Справа и слева от Силаева — молодежь, стручки, в полку две-три недели, обо всем судят и рядят громко, — уже идет среди них обычная с началом боевой работы переоценка ценностей, падают вчерашние авторитеты, восходят новые, и этим надо объяснить довольно частые по вечерам воспоминания о героических поступках детства: тот спас утопающую, этот отличился на железнодорожных путях…
— Загрузка по шестьсот килограмм?
— По шестьсот.
— Насчет прикрытия… Вроде как прикроет сам Алелюхин?
— Или Амет Хан.
— Нас теперь, братцы, трофейный батальон утешит, — объявил светлобородый новичок, по прозвищу Борода, взглядывая на Силаева с готовностью составить ему компанию, как-то услужить. — Конон-Рыжий разведку делал, говорит, рядом, одни девчата…
Борис насторожился.
О своем близком соседстве трофбат заявил песенкой.
Баянист уловил мелодию на слух, и по вечерам, после ужина, страдал над нею. «Татьяна, помнишь дни золотые», — начиналась песенка. Не зная ни Татьяны, ни золотых с ней деньков, Силаев под эти слова и напев уносился в прошлое, в свой родной город, где была школа имени Сергея Мироновича Кирова, компания Жени Столярова, поздние, за полночь, возвращения, недовольства и тревоги мамы… Либо рисовались ему те лазурные времена, которые наступят, когда все снова будет как до войны, но он-то будет другим, самостоятельным, ни от кого не зависящим…

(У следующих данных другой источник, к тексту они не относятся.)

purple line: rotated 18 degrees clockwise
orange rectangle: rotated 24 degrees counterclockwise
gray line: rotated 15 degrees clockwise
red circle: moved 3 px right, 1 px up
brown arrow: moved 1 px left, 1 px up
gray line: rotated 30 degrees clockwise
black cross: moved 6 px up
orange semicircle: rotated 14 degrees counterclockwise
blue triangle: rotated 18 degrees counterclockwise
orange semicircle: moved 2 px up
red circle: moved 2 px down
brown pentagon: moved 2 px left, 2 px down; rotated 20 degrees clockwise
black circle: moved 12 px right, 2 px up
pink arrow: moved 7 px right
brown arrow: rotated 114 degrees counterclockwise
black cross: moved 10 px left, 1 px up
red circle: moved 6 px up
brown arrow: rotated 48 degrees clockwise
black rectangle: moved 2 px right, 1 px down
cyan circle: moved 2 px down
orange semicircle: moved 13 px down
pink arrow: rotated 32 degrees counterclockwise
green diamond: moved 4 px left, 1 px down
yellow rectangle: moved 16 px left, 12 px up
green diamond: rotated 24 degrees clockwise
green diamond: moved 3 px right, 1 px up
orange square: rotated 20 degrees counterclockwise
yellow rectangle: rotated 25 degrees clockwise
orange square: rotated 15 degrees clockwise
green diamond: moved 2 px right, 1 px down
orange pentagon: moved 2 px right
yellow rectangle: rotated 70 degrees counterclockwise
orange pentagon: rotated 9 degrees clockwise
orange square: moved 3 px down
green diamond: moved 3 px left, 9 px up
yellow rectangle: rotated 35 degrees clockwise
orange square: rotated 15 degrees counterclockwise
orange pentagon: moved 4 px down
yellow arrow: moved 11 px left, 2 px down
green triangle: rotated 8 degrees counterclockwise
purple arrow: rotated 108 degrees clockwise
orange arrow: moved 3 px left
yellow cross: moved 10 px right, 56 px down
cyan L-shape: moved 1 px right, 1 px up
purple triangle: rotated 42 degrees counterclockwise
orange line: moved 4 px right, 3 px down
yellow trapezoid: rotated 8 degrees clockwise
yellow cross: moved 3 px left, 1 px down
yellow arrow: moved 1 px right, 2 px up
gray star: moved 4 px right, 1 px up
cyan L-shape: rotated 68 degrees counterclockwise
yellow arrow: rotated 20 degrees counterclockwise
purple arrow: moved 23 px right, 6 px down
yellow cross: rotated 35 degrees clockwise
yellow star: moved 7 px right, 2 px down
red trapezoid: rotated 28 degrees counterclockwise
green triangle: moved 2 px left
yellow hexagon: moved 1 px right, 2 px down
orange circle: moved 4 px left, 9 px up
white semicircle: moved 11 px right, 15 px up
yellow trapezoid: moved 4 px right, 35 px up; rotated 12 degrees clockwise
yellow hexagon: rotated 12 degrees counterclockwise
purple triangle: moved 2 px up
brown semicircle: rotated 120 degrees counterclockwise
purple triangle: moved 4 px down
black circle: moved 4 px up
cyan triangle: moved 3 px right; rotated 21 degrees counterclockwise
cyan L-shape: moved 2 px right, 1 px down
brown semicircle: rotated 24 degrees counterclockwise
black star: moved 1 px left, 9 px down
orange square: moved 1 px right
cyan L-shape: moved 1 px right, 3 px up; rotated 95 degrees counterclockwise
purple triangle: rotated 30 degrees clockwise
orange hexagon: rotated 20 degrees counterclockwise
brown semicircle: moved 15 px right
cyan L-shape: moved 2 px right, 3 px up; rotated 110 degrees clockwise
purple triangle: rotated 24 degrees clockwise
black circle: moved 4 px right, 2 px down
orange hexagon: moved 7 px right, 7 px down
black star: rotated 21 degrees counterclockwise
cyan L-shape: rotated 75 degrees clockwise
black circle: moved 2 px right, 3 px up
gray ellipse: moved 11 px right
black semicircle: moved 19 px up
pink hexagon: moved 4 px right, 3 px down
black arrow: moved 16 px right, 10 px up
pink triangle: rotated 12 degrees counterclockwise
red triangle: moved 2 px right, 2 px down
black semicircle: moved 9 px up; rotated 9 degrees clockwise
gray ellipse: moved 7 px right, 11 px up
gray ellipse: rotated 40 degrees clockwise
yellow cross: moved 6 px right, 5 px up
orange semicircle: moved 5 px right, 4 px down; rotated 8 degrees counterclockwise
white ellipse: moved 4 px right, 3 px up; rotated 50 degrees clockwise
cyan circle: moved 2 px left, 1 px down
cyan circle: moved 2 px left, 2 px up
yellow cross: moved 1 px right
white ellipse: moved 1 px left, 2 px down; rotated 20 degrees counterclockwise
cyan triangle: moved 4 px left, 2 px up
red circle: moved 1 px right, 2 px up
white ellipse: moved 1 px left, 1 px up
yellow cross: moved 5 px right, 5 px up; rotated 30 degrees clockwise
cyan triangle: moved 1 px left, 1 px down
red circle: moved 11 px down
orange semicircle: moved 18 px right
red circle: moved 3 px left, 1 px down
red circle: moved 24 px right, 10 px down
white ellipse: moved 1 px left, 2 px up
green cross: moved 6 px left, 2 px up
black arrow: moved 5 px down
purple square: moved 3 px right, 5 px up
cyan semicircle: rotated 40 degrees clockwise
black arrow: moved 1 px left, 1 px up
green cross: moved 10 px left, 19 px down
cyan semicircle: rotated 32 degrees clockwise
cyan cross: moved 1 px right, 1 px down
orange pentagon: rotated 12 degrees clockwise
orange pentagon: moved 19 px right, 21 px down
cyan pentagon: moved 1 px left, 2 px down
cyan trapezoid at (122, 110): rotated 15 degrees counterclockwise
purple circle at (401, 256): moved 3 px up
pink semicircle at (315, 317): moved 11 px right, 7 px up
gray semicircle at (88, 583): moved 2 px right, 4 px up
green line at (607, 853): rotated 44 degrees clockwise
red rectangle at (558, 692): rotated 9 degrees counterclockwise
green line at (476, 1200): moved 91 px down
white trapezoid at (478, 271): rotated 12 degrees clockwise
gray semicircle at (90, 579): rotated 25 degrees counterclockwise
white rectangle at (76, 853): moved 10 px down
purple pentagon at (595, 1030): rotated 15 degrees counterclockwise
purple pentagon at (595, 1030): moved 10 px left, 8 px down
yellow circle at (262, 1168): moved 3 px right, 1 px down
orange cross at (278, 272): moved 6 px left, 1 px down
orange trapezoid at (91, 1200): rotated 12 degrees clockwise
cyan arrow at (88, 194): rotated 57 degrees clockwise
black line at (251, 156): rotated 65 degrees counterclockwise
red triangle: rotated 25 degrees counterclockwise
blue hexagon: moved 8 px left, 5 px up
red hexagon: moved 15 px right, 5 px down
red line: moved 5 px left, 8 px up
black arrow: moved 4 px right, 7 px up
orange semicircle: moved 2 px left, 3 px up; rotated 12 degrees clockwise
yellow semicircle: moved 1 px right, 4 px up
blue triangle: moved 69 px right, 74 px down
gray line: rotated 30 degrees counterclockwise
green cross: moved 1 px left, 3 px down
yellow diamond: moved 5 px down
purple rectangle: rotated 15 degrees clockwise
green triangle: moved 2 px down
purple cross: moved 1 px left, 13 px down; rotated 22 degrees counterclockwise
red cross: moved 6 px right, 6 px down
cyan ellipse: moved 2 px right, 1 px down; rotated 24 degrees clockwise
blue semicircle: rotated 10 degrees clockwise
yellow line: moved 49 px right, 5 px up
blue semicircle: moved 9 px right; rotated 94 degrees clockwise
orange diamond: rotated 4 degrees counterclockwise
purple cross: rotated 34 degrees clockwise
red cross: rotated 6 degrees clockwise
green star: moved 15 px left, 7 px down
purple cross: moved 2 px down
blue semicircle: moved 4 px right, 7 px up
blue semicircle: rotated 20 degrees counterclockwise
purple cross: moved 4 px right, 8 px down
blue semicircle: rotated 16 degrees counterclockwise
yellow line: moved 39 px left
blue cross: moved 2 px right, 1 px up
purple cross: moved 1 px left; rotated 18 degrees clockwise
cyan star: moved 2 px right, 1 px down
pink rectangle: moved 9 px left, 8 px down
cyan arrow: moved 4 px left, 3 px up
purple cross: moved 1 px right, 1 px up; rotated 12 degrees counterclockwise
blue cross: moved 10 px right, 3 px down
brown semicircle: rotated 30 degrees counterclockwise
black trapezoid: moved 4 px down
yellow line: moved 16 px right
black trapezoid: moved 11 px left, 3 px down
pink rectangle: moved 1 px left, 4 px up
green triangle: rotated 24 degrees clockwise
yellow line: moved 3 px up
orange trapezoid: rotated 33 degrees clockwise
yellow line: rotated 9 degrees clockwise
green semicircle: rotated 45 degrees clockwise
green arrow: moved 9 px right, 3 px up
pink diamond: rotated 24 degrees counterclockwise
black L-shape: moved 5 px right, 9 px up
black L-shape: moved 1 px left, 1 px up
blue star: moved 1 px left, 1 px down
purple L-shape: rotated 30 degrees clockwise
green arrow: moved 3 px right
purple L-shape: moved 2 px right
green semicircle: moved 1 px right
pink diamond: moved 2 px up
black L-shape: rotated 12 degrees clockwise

Конон-Рыжий провел его в трофбат одним из первых; девичье лицо в дверях, приветливо распахнутых, — на него в сумерках сеней обращенное лицо Раисы встало перед ним. И то, как смутила, обескуражила его в тот момент, когда он ее увидел, одна подробность, — чубчик из-под кубанки, сдвинутой на затылок, кем-то присоветованный, подпаленный завиток волос, лихо загнутый… Они отвлекали его, мешали, тихий мамин укор слышался ему (предостережение; ведь еще ничего не было); он заметил на щеке Раисы шрамчик; розоватый сверстник его миусской царапины, но не размашистый, пощадивший милое лицо… Предчувствие какой-то перемены, каких-то новых отношений шевельнулось в нем… кубанка, нелепый чубчик для него исчезли.
Не сегодня-завтра задождит, думал Силаев, наблюдая, как перестраивается «восьмерка». Зарядит без просвета, с утра до ночи, он и отоспится. Или его командируют на завод. Оттуда по горнозаводской ветке — домой. Хорошо бы начальство том временем рассмотрело наградные. С пустой грудью появляться дома стыдно, невозможно… И на почте перебои. Месяц как отправил маме перевод, просил: получение подтверди. Молчит. Тысяча двести рублей — сумма. Жалко, если не дойдут. Хорошо бы всех повидать. Три месяца в боях вечность. Как говорят, по войне пора бы уже и домой наведаться. По наградам — рано.